#### WHAT NEEDS TO BE DONE:
Output exactly the lines spanning from the line containing "Breast MRI, one" to the last line of the entries, inclusive.

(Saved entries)
#####
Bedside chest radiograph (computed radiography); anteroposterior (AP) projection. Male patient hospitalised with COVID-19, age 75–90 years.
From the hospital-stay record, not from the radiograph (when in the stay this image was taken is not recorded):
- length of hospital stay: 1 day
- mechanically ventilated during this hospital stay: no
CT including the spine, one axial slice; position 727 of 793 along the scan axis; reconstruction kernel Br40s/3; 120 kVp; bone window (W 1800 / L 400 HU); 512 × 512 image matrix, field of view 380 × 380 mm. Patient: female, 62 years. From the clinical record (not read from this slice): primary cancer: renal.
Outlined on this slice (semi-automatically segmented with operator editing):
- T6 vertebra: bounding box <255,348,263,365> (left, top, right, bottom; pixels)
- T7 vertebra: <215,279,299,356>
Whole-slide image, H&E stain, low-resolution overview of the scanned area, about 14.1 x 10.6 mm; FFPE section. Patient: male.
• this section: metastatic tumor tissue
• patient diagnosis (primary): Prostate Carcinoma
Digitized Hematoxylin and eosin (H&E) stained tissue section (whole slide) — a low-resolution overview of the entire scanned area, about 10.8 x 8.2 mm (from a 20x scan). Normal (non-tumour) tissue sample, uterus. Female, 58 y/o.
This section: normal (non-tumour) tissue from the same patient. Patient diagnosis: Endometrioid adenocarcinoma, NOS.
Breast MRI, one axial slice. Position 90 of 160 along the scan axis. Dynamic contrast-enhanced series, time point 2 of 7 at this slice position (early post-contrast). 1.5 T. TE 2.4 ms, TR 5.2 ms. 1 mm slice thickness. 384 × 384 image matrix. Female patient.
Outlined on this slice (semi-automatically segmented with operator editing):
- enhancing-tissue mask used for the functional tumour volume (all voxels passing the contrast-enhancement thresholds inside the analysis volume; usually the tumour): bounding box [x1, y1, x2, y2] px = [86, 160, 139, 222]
#####
#### TASK OUTPUT:
Breast MRI, one axial slice. Position 90 of 160 along the scan axis. Dynamic contrast-enhanced series, time point 2 of 7 at this slice position (early post-contrast). 1.5 T. TE 2.4 ms, TR 5.2 ms. 1 mm slice thickness. 384 × 384 image matrix. Female patient.
Outlined on this slice (semi-automatically segmented with operator editing):
- enhancing-tissue mask used for the functional tumour volume (all voxels passing the contrast-enhancement thresholds inside the analysis volume; usually the tumour): bounding box [x1, y1, x2, y2] px = [86, 160, 139, 222]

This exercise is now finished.